996.3
Fundraising for Toronto, Ontario's Public Schools

Wednesday, 18 July 2018: 18:06
Location: 202A (MTCC NORTH BUILDING)
Oral Presentation
Sue WINTON, York University, Canada
Fundraising by parents to augment school budgets is commonplace in Toronto’s public schools. Why are families asked to fundraise for public schools? Why do some parents who oppose school fundraising nevertheless participate? To answer these questions, I turned to institutional ethnography (IE) because IE offers a way to examine the everyday world and determine how things happen as they do. My investigation began from the standpoint of parents engaged in fundraising activities (i.e., their fundraising work). To understand how this work is socially organized I conducted interviews with parents, school council members, teachers, and educational leaders. I also analyzed texts produced by schools and school councils in the Toronto District School Board (TDSB), the TDSB, Ontario’s Ministry of Education, and the media; and I drew on my knowledge as a parent, teacher, and researcher.

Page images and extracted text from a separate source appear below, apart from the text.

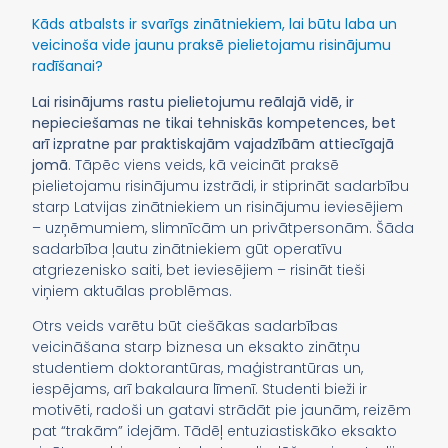
Kāds atbalsts ir svarīgs zinātniekiem, lai būtu laba un
veicinoša vide jaunu praksē pielietojamu risinājumu
radīšanai?
Lai risinājums rastu pielietojumu reālajā vidē, ir
nepieciešamas ne tikai tehniskās kompetences, bet
arī izpratne par praktiskajām vajadzībām attiecīgajā
jomā
. Tāpēc viens veids, kā veicināt praksē
pielietojamu risinājumu izstrādi, ir stiprināt sadarbību
starp Latvijas zinātniekiem un risinājumu ieviesējiem
– uzņēmumiem, slimnīcām un privātpersonām. Šāda
sadarbība ļautu zinātniekiem gūt operatīvu
atgriezenisko saiti, bet ieviesējiem – risināt tieši
viņiem aktuālas problēmas.
Otrs veids varētu būt ciešākas sadarbības
veicināšana starp biznesa un eksakto zinātņu
studentiem doktorantūras, maģistrantūras un,
iespējams, arī bakalaura līmenī. Studenti bieži ir
motivēti, radoši un gatavi strādāt pie jaunām, reizēm
pat “trakām” idejām. Tādēļ entuziastiskāko eksakto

My findings highlight four Ontario policies introduced in the past two decades that play key roles in organizing parents’ experience of fundraising today: school councils, parent involvement, fundraising, and school funding policies. These policies reflect, contain, and mobilize neoliberal discourses that advocate greater individual responsibility, a new role for government (i.e., to facilitate market conditions, attitudes, and behaviour), and increased involvement of private actors in public program delivery. A new funding policy introduced in 1997 resulted in major funding cuts to the TDSB. School councils, also introduced in 1997 and mandated in every Ontario public school, are parent-majority organizations that are permitted to fundraise; most spend the majority of their time doing so. Participating in fundraising provides a means for parents to support their children’s schools and academic success (as they are called to do in government, TDSB, school, and media texts), to create ‘better’ schools that may help give their children competitive advantages in the global marketplace, and thus enact “good parenting” under neoliberal rationality.